(Transcribed page contents)
%%

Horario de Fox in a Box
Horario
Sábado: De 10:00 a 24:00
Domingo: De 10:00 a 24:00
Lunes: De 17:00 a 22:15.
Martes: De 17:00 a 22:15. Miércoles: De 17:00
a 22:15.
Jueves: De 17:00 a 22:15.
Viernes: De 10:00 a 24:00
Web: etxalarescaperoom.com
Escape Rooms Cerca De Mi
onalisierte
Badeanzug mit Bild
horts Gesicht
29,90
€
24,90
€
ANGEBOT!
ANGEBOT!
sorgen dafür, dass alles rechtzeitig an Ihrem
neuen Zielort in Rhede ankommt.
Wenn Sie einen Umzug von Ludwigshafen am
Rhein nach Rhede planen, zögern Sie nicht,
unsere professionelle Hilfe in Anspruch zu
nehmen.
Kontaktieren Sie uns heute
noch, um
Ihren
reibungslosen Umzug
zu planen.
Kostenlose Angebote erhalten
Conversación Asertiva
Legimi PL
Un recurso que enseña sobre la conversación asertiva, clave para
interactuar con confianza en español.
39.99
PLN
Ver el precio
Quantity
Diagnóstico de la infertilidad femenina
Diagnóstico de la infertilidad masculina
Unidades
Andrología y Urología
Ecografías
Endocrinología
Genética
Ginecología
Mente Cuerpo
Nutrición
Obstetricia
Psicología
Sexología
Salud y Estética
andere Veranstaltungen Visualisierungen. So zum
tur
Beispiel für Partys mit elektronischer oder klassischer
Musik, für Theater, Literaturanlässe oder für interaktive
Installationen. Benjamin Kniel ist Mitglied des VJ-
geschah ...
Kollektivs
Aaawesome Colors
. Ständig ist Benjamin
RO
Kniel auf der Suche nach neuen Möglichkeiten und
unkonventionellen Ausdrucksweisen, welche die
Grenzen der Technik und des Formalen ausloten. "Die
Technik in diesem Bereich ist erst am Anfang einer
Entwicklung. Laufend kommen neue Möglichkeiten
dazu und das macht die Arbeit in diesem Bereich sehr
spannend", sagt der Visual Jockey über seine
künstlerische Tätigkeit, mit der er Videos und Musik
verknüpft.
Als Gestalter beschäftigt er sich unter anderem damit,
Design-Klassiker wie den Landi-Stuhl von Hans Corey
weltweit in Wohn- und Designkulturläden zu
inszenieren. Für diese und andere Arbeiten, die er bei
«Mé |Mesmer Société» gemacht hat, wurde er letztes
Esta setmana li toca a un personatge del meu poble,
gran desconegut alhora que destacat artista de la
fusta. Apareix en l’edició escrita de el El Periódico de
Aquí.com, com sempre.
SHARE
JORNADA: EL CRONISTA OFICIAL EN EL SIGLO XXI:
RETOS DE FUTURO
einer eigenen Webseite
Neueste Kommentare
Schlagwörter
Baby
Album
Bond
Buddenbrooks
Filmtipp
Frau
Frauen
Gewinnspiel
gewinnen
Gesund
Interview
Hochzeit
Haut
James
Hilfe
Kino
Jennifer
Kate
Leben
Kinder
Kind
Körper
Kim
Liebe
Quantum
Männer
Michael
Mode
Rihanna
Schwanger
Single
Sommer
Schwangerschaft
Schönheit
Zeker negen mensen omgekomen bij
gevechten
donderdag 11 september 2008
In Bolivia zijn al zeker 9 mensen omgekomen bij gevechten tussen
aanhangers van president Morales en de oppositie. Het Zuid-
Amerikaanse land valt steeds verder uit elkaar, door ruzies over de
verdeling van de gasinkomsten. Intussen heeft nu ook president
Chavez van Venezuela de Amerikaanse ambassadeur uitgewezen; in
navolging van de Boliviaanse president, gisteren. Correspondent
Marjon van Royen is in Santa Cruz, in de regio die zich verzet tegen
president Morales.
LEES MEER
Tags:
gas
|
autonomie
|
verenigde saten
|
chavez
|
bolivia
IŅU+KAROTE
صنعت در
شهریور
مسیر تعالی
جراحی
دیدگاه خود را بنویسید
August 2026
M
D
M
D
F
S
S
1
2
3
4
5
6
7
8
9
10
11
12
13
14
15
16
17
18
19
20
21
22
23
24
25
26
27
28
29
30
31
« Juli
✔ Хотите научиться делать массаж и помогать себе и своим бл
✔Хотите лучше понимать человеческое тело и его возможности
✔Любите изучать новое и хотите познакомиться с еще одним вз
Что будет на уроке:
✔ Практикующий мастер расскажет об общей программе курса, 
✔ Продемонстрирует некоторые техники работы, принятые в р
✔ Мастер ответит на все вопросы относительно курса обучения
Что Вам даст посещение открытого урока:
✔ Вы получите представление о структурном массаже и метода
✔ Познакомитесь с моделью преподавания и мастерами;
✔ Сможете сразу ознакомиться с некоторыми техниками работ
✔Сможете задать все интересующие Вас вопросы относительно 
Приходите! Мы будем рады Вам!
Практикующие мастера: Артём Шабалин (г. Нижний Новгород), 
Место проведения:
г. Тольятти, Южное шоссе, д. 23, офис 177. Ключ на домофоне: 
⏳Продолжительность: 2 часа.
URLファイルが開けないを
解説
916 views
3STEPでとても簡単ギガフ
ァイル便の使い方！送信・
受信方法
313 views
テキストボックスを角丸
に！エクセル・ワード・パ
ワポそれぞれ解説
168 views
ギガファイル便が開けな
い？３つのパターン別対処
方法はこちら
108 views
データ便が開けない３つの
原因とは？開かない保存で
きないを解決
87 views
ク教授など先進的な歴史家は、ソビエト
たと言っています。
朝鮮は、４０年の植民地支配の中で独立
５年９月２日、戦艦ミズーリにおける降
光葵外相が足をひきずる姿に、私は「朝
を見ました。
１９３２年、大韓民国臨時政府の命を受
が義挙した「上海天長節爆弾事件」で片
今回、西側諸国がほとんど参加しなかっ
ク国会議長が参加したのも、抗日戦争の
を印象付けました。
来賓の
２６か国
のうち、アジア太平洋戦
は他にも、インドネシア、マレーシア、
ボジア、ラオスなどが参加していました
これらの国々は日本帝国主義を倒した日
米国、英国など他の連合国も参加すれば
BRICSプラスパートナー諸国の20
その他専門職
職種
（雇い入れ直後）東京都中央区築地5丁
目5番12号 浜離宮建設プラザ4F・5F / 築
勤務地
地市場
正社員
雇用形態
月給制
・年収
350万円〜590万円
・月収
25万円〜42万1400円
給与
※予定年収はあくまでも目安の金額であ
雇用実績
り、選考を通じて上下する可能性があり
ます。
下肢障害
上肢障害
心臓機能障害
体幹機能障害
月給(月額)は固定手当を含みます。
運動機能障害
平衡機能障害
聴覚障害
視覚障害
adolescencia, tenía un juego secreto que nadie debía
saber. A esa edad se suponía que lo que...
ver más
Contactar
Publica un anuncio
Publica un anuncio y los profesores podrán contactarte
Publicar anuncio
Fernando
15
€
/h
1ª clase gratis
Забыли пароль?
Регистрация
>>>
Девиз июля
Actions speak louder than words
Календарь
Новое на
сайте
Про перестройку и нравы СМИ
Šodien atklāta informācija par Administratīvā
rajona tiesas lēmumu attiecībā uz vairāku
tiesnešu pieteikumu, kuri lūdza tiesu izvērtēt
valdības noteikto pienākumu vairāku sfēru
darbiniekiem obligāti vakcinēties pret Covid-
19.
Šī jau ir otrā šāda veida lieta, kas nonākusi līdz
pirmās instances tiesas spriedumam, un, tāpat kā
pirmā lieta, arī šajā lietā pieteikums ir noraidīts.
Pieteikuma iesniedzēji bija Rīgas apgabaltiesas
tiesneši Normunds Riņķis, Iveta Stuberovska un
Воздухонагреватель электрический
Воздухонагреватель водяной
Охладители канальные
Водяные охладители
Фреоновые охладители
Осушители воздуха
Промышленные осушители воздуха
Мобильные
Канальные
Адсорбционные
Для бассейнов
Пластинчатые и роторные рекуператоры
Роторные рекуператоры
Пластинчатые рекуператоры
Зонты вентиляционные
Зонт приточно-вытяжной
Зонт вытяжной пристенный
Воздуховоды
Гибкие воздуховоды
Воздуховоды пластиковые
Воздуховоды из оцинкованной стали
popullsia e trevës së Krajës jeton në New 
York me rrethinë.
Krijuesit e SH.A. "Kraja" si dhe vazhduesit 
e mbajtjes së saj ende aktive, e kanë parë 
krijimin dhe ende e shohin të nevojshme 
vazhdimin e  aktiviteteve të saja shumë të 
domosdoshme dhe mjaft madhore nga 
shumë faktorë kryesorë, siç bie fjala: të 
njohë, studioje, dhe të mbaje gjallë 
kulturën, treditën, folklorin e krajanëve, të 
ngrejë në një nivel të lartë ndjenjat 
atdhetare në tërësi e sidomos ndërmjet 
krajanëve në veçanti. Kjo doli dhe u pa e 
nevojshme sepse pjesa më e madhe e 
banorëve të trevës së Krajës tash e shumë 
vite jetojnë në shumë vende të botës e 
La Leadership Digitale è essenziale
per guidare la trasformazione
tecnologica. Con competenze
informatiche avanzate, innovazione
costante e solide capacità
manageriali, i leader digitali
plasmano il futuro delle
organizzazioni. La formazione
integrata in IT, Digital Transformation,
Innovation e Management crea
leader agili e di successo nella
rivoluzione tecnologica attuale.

%%

= ACTION ITEM =
The lines from the beginning of the records through the line containing "onalisierte" should be reproduced exactly. Include nothing else.

= RESULT FOR THIS TASK =
Horario de Fox in a Box
Horario
Sábado: De 10:00 a 24:00
Domingo: De 10:00 a 24:00
Lunes: De 17:00 a 22:15.
Martes: De 17:00 a 22:15. Miércoles: De 17:00
a 22:15.
Jueves: De 17:00 a 22:15.
Viernes: De 10:00 a 24:00
Web: etxalarescaperoom.com
Escape Rooms Cerca De Mi
onalisierte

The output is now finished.